A former Royal Marine is embroiled in a High Court damages fight with the Ministry of Defence after complaining about “noise-induced hearing loss”.
James Barry, 34, of Nottingham, has told a judge that his “hearing loss and tinnitus” were caused by his “exposure to noise during his service in the Royal Marines” between 2013 and 2017.
Lawyers representing the Ministry of Defence (MoD) have outlined “allegations of contributory negligence”.

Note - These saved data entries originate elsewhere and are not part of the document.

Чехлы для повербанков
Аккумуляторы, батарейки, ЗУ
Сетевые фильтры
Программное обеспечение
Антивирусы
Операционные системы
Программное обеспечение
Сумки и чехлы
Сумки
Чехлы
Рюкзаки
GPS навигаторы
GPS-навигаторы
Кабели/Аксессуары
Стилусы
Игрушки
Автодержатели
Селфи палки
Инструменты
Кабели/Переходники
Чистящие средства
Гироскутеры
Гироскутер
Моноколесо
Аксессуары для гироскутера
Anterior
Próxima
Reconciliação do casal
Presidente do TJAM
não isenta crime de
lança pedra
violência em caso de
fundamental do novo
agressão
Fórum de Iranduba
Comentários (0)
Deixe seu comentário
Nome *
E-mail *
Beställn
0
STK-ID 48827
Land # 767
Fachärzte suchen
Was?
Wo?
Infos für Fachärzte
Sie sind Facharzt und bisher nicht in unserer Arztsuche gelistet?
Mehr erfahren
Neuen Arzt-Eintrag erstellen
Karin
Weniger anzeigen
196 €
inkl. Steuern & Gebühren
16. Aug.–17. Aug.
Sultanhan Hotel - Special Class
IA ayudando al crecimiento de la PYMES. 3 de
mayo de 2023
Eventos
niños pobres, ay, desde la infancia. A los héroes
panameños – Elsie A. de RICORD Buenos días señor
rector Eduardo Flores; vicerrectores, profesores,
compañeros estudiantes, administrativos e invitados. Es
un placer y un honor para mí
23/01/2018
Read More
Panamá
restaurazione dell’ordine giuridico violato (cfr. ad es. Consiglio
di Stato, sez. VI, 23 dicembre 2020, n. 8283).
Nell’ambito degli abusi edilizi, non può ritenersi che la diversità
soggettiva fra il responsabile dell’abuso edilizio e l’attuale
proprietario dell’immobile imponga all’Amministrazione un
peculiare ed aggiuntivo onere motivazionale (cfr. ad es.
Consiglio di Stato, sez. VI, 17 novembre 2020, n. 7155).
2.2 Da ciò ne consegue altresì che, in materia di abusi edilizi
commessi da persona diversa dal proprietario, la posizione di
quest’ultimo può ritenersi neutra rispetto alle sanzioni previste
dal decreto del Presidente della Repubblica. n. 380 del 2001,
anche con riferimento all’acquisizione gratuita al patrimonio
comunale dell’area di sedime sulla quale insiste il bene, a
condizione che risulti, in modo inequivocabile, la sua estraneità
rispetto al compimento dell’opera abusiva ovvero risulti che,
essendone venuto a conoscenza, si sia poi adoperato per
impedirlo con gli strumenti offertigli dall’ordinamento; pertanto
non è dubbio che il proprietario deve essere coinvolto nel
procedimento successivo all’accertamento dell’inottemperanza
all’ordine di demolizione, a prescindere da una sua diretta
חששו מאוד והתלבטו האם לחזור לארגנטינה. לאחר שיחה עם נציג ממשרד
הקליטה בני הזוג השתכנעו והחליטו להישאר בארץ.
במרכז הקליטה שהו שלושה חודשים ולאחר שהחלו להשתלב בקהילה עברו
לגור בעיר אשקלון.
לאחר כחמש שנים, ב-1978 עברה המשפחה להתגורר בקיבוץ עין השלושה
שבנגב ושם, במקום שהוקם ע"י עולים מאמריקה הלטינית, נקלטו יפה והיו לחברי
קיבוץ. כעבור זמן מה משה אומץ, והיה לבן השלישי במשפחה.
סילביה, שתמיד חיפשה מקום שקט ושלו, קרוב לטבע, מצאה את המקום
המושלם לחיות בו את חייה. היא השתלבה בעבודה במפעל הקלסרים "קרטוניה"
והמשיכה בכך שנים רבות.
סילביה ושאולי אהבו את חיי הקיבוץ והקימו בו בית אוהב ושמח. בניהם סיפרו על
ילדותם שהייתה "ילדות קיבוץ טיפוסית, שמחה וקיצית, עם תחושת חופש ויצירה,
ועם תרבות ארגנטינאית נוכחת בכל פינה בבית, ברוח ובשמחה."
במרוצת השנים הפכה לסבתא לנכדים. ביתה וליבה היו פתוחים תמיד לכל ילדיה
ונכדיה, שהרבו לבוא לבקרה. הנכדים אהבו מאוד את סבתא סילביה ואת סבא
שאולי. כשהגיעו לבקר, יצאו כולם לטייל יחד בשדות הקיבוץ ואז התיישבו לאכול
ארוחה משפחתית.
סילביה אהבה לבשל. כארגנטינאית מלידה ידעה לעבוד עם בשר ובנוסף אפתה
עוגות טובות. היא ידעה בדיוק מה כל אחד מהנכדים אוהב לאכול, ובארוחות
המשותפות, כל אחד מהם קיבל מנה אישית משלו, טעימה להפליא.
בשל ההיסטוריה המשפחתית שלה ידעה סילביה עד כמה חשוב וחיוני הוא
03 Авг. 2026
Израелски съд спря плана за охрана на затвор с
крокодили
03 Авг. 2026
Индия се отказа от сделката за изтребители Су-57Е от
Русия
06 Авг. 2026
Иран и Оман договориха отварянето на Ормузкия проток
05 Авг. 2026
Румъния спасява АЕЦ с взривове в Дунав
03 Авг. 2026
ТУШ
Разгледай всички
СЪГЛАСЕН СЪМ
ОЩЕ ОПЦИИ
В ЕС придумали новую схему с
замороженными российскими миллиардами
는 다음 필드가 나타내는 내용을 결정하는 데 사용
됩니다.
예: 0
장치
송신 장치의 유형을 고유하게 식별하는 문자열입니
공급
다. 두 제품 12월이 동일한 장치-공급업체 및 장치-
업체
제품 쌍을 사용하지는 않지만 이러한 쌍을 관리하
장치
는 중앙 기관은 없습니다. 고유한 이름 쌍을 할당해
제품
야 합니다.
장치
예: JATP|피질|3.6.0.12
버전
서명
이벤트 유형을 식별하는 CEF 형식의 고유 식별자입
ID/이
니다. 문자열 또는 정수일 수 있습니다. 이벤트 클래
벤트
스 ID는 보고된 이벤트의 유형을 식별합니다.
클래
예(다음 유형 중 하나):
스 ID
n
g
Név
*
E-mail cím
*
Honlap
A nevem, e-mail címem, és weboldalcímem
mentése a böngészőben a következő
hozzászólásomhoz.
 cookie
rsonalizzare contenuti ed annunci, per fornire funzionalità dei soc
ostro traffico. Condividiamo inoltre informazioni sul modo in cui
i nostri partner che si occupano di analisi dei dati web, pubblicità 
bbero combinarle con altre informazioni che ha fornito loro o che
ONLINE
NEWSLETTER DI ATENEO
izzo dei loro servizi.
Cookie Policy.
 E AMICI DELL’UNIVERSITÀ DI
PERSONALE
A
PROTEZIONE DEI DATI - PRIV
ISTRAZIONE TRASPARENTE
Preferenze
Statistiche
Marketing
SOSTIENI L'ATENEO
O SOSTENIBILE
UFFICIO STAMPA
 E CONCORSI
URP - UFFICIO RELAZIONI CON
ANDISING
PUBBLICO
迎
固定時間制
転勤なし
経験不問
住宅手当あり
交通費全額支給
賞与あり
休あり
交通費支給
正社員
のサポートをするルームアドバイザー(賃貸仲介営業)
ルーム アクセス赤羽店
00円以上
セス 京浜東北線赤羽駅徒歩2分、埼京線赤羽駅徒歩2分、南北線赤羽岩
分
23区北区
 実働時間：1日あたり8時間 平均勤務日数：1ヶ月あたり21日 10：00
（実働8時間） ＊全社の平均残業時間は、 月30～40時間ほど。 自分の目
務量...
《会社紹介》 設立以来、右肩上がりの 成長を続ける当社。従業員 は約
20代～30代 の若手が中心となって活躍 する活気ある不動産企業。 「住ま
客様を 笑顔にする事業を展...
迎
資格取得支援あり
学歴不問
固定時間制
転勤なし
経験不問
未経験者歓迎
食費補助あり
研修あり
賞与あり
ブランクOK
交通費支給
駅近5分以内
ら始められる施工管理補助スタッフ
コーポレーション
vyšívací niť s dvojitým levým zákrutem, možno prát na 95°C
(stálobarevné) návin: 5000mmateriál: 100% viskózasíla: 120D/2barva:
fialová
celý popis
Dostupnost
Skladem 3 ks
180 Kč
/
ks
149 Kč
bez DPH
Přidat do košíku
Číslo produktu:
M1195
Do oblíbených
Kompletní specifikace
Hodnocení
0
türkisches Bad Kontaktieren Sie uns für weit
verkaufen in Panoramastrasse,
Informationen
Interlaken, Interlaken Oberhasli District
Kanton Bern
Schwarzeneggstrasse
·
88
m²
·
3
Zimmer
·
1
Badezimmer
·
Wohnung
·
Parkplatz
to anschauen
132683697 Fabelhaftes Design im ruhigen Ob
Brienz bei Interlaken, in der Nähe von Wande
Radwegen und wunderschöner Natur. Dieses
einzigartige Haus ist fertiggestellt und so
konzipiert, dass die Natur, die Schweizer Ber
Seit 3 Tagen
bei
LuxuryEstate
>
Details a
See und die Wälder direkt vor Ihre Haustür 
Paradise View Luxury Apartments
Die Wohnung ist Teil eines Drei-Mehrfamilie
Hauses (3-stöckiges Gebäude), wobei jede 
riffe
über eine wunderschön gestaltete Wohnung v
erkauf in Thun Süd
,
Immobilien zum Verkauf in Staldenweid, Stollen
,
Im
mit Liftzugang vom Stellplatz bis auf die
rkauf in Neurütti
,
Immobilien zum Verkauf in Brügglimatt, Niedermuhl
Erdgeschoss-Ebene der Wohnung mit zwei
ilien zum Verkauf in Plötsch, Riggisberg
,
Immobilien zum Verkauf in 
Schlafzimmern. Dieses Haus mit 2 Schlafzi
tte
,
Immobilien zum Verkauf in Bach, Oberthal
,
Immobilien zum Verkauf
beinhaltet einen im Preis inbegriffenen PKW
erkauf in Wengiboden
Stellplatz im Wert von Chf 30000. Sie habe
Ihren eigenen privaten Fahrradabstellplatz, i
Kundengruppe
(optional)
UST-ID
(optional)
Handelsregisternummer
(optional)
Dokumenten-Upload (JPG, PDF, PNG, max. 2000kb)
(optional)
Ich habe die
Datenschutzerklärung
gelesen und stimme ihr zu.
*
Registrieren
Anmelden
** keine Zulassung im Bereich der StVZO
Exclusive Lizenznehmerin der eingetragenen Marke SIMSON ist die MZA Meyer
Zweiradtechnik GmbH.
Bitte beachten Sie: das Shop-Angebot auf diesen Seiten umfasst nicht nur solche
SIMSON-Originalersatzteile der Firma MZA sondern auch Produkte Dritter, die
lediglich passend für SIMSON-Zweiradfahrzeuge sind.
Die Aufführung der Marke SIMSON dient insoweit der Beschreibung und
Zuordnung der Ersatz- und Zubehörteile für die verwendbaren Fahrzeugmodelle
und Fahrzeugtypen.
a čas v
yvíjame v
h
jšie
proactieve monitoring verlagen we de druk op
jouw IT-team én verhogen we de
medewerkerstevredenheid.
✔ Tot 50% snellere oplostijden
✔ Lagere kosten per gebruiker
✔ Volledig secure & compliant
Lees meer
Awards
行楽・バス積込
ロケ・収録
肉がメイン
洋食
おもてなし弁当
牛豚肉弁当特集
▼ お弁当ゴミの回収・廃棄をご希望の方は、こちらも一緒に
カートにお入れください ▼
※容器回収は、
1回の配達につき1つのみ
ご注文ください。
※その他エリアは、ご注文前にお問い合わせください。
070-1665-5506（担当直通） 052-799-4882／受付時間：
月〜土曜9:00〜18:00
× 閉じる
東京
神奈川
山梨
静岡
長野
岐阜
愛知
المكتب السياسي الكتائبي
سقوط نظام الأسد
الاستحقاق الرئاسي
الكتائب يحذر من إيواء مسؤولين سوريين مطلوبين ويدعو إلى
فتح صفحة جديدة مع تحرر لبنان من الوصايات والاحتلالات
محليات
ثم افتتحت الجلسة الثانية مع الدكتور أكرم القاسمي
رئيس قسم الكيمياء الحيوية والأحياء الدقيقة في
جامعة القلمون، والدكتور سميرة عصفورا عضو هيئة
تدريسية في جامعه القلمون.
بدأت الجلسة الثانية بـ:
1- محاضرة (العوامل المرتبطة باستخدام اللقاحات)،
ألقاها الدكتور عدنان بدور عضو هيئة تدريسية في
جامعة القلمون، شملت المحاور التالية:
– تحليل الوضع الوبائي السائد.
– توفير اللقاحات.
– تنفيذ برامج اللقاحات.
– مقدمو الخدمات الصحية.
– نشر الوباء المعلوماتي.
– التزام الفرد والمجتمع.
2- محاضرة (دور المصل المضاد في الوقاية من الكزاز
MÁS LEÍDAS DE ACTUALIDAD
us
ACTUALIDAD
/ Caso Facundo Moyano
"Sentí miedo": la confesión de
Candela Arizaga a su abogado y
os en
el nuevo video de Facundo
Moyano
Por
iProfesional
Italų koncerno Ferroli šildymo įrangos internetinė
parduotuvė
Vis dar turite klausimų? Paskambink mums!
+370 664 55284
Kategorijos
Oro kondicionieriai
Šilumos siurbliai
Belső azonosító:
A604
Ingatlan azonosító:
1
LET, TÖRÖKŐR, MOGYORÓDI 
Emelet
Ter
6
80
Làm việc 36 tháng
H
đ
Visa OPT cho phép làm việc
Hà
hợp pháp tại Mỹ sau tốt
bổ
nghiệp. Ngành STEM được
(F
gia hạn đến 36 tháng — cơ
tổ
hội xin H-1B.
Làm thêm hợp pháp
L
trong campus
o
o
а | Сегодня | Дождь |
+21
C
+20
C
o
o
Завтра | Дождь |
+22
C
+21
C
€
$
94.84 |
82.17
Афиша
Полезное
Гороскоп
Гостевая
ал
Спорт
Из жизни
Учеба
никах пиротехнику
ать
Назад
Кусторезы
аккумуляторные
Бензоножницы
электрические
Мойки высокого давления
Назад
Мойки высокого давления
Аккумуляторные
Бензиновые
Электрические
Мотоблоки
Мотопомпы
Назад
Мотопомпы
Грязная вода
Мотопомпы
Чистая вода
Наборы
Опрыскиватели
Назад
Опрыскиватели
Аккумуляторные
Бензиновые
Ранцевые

Mr Justice Johnson is considering evidence at a High Court trial in London.
Harry Steinberg KC, who is leading Mr Barry’s legal team, outlined details of the claim in a written argument given to the judge.
He said Mr Barry had noticed a hearing problem after returning from an exercise in the United States in 2014.
“The claimant seeks damages for noise-induced hearing loss and tinnitus caused by his exposure to noise during his service in the Royal Marines,” said Mr Steinberg.
“The claimant first noticed a problem with his hearing following his return from the Black Alligator Exercise in the United States which took place between August and October 2014 for a period of about two and a half months.”
He added: “The claimant describes exercises during basic training where hearing protection was not worn (and could not be worn) at all.”
Mr Steinberg said the MoD had “admitted primary liability”.
He said the judge would have to consider a number of “core issues”: whether, and to what extent, Mr Barry was “contributorily negligent”; the “ongoing effect” of the noise-induced hearing loss and tinnitus; Mr Barry’s “likely career path and length of service” but for his “noise-induced hearing loss and tinnitus”; and whether or not Mr Barry was “disabled”.
Mr Steinberg said the case gave rise to “some issues” relevant to other “noise-induced hearing loss” claims being pursued against the MoD.
“The claimant’s evidence is that he was provided with both foam ear plugs and earmuffs,” he said.
“The defendant is critical of the claimant’s practice of not wearing a foam ear plug in his left ear beneath his personal role radio headset and of his failure to re-insert ear plugs, which routinely fell out.”
Lawyers representing Mr Barry said outside court that he was claiming about £1.5 million in total – and the MoD was arguing that the figure should be about £250,000.
Barrister Andrew Ward, who represented the MoD, told the judge in a written argument that Mr Barry had been medically discharged “for noise induced hearing loss”.
Mr Ward highlighted Mr Barry’s “practice” relating to the use of ear plugs.
He said “primary liability” was “admitted” but told the judge that the MoD “pursues the defence of contributory negligence”.
“The claimant’s usual practice during his service with the Royal Marines was not to wear yellow foam ear plugs in his left ear underneath his personal role radio,” said Mr Ward.
“The claimant’s practice was contrary to his training.”
Mr Ward added: “The claimant’s evidence is that his yellow foam ear plugs repeatedly fell out. If so, then he was also contributorily negligent in failing properly to insert them.”
He said Mr Barry had “worse hearing in his left ear than his right”, and went on: “The reality is that his unauthorised practice of failing to wear a yellow foam ear plug under his left ear when using his personal role radio has contributed to ‘the damage’ in terms of noise induced hearing loss and tinnitus.”
The hearing is due to end later this month.